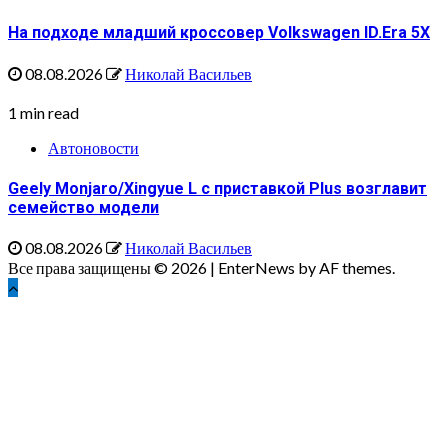
На подходе младший кроссовер Volkswagen ID.Era 5X
08.08.2026
Николай Васильев
1 min read
Автоновости
Geely Monjaro/Xingyue L с приставкой Plus возглавит
семейство модели
08.08.2026
Николай Васильев
Все права защищены © 2026
|
EnterNews by AF themes.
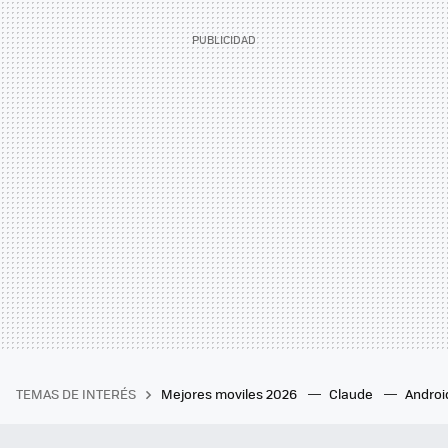
TEMAS DE INTERÉS
Mejores moviles 2026
Claude
Androi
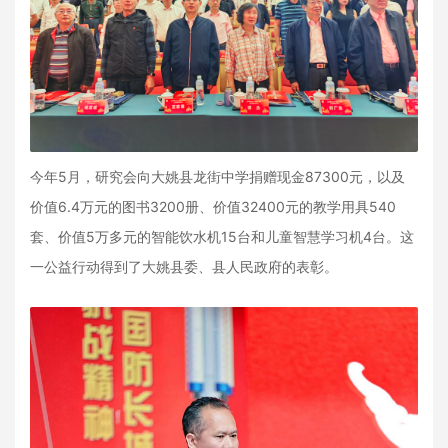
今年5月，研究会向大姚县龙街中学捐赠现金87300元，以及
价值6.4万元的图书3200册、价值32400元的教学用具540
套、价值5万多元的智能饮水机15台和儿童智慧学习机4台。这
一公益行动得到了大姚县委、县人民政府的表彰。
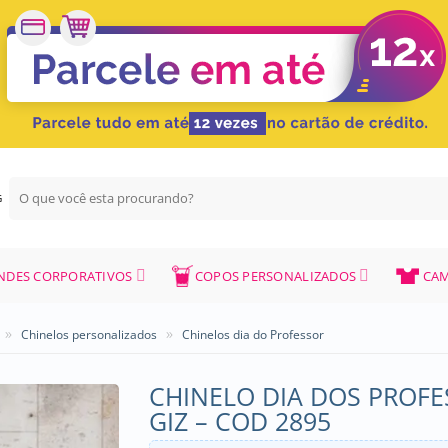
Pesquisar
G
por:
NDES CORPORATIVOS
COPOS PERSONALIZADOS
CAM
»
»
Chinelos personalizados
Chinelos dia do Professor
CHINELO DIA DOS PROFE
GIZ – COD 2895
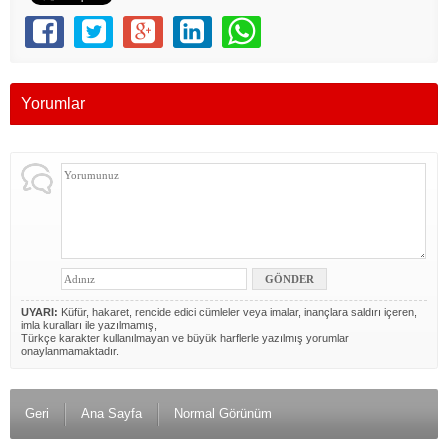
Yorumlar
UYARI:
Küfür, hakaret, rencide edici cümleler veya imalar, inançlara saldırı içeren,
imla kuralları ile yazılmamış,
Türkçe karakter kullanılmayan ve büyük harflerle yazılmış yorumlar
onaylanmamaktadır.
Geri
Ana Sayfa
Normal Görünüm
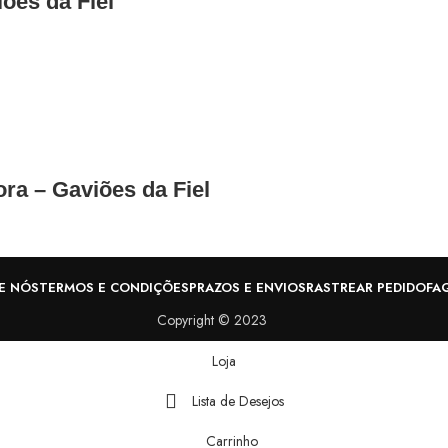
ões da Fiel
ra – Gaviões da Fiel
E NÓS
TERMOS E CONDIÇÕES
PRAZOS E ENVIOS
RASTREAR PEDIDO
FA
Copyright © 2023
Loja
Lista de Desejos
Carrinho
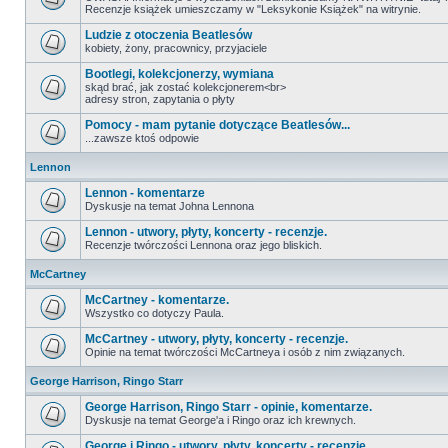
Recenzje książek umieszczamy w "Leksykonie Książek" na witrynie.
Ludzie z otoczenia Beatlesów
kobiety, żony, pracownicy, przyjaciele
Bootlegi, kolekcjonerzy, wymiana
skąd brać, jak zostać kolekcjonerem<br>
adresy stron, zapytania o płyty
Pomocy - mam pytanie dotyczące Beatlesów...
...zawsze ktoś odpowie
Lennon
Lennon - komentarze
Dyskusje na temat Johna Lennona
Lennon - utwory, płyty, koncerty - recenzje.
Recenzje twórczości Lennona oraz jego bliskich.
McCartney
McCartney - komentarze.
Wszystko co dotyczy Paula.
McCartney - utwory, płyty, koncerty - recenzje.
Opinie na temat twórczości McCartneya i osób z nim związanych.
George Harrison, Ringo Starr
George Harrison, Ringo Starr - opinie, komentarze.
Dyskusje na temat George'a i Ringo oraz ich krewnych.
George i Ringo - utwory, płyty, koncerty - recenzje.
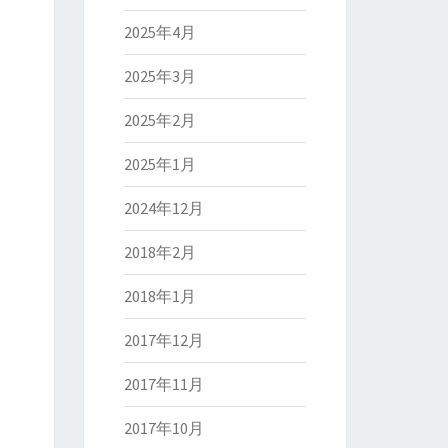
2025年4月
2025年3月
2025年2月
2025年1月
2024年12月
2018年2月
2018年1月
2017年12月
2017年11月
2017年10月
-- -- --
◆ **Task statement**
Quote the text of every item above word for word, in order, and leave the pictures out of your answer.

◆ **Exercise response**
На подходе младший кроссовер Volkswagen ID.Era 5X
08.08.2026
Николай Васильев
1 min read
Автоновости
Geely Monjaro/Xingyue L с приставкой Plus возглавит
семейство модели
08.08.2026
Николай Васильев
Все права защищены © 2026
|
EnterNews by AF themes.
TEMAS DE INTERÉS
Mejores moviles 2026
Claude
Androi
今年5月，研究会向大姚县龙街中学捐赠现金87300元，以及
价值6.4万元的图书3200册、价值32400元的教学用具540
套、价值5万多元的智能饮水机15台和儿童智慧学习机4台。这
一公益行动得到了大姚县委、县人民政府的表彰。
Pesquisar
G
por:
NDES CORPORATIVOS
COPOS PERSONALIZADOS
CAM
»
»
Chinelos personalizados
Chinelos dia do Professor
CHINELO DIA DOS PROFE
GIZ – COD 2895
Yorumlar
UYARI:
Küfür, hakaret, rencide edici cümleler veya imalar, inançlara saldırı içeren,
imla kuralları ile yazılmamış,
Türkçe karakter kullanılmayan ve büyük harflerle yazılmış yorumlar
onaylanmamaktadır.
Geri
Ana Sayfa
Normal Görünüm
ões da Fiel
ra – Gaviões da Fiel
E NÓS
TERMOS E CONDIÇÕES
PRAZOS E ENVIOS
RASTREAR PEDIDO
FA
Copyright © 2023
Loja
Lista de Desejos
Carrinho
Recenzje książek umieszczamy w "Leksykonie Książek" na witrynie.
Ludzie z otoczenia Beatlesów
kobiety, żony, pracownicy, przyjaciele
Bootlegi, kolekcjonerzy, wymiana
skąd brać, jak zostać kolekcjonerem<br>
adresy stron, zapytania o płyty
Pomocy - mam pytanie dotyczące Beatlesów...
...zawsze ktoś odpowie
Lennon
Lennon - komentarze
Dyskusje na temat Johna Lennona
Lennon - utwory, płyty, koncerty - recenzje.
Recenzje twórczości Lennona oraz jego bliskich.
McCartney
McCartney - komentarze.
Wszystko co dotyczy Paula.
McCartney - utwory, płyty, koncerty - recenzje.
Opinie na temat twórczości McCartneya i osób z nim związanych.
George Harrison, Ringo Starr
George Harrison, Ringo Starr - opinie, komentarze.
Dyskusje na temat George'a i Ringo oraz ich krewnych.
George i Ringo - utwory, płyty, koncerty - recenzje.
2025年4月
2025年3月
2025年2月
2025年1月
2024年12月
2018年2月
2018年1月
2017年12月
2017年11月
2017年10月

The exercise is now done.